Luxembourg to double defence spending by 2028

by Yannick LAMBERT 2 min. 24.06.2022
The budget could reach close to €1 billion, but still falls short of the 2% of GDP Nato leaders agreed to in 2014
Luxembourg's army at a parade for national day
Luxembourg's army at a parade for national day
Photo credit: Anouk Antony

Luxembourg is set to increase its annual defence spending to 1% of the size of its economy by 2028 - or close to €1 billion - in the wake of Russia's deadly invasion of Ukraine in February.

"Given the changed security situation in Europe [...] we want to be a reliable partner", Defence Minister François Bausch told media on Friday. 

The war in Ukraine is only one example of increasing geopolitical tension around the globe, the politician from the Greens party said, showing the need for the European Union needs to take charge of defending its own borders to ensure democracy and the rule of law across its realm.

Luxembourg is planning to spend €994 million by 2028 based on current economic forecasts, nearly twice as much as €573 million next year and five times as much as in 2014, the year NATO leaders pledged to spend 2% of the size of their economies on the military. 

But even with the drastic acceleration in military spending, Luxembourg would fall well short of the NATO goal, with the budgeted expenditure reaching only 1% of Gross Domestic Product (GDP).

"Just basing it on GDP is problematic for a small country like Luxembourg", Bausch said on Friday. The Grand Duchy's per-capita spending on the military is higher than in many other countries, given the nation's wealth.

US ambassador Tom Barrett, a Democrat, urged Luxembourg to up its game and spend more on defence just after the Russian invasion in March. Luxembourg continues to rank at the bottom of the table when it comes to spending on defence, relative to the size of the economy.  

The government foresees a spending increase of up to 0.72% of GP by 2024, a goal it is now planning on surpassing.  

The country is set to continue spending money on intelligence, surveillance and reconnaissance, air transport, space technologies, and cyber defence, Bausch said.

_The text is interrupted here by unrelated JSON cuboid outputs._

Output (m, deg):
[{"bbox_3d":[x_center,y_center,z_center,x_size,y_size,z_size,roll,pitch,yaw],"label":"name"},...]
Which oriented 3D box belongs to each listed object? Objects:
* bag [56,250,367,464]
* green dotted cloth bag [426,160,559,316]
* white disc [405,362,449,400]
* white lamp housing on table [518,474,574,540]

Dual-use items, which can serve both civilian and military purposes would also be a  focus, while a joint Luxembourgish-Belgian battalion, announced last year, was another priority, Bausch said. 

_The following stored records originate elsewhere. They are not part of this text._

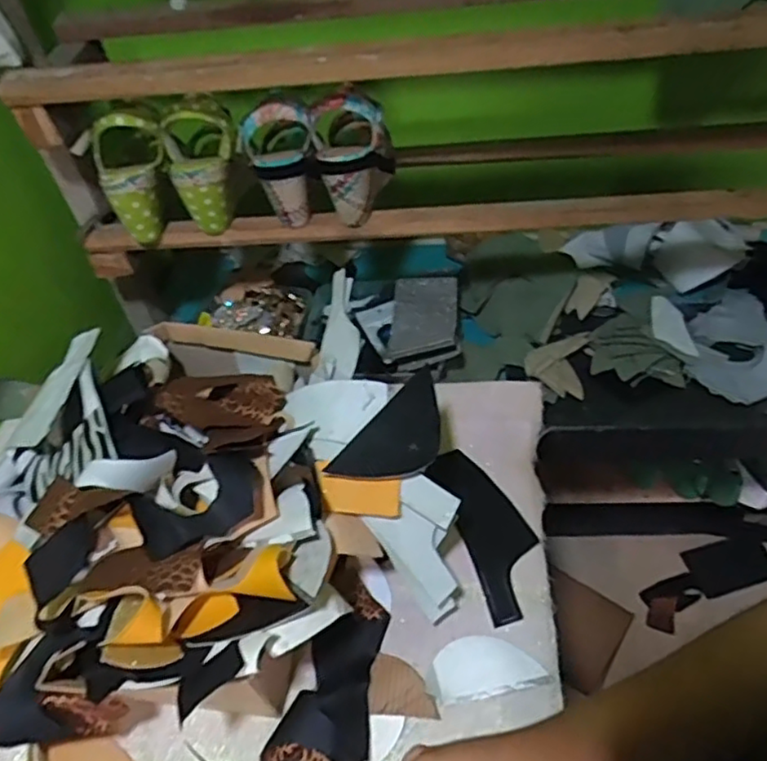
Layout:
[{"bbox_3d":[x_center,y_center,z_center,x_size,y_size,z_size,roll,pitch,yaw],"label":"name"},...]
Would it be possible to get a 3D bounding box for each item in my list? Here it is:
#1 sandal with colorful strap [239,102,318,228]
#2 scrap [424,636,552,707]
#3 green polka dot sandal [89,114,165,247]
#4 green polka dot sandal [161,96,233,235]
[{"bbox_3d":[-0.116,-0.246,0.743,0.079,0.127,0.074,-10,48,-3],"label":"sandal with colorful strap"},{"bbox_3d":[0.083,0.237,0.542,0.095,0.004,0.048,-10,48,-4],"label":"scrap"},{"bbox_3d":[-0.295,-0.231,0.751,0.085,0.149,0.066,-5,18,1],"label":"green polka dot sandal"},{"bbox_3d":[-0.211,-0.242,0.748,0.080,0.143,0.058,0,15,5],"label":"green polka dot sandal"}]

On 14 June, Luxembourg signed a letter of intent with Italian defence company Leonardo and Spanish company Skydweller Aero to develop "the first mission-capable, solar-powered, autonomous" drone.

Luxembourg has been reluctant to establish defence spending at a minimum of 2% of GDP, alongside Canada and Germany. Yet after the invasion of Ukraine, Germany announced it would ramp up spending to get to the target.

Luxembourg will officially announce the plan to Nato leaders, who are set to meet in Madrid on 29-30 June to take stock of progress.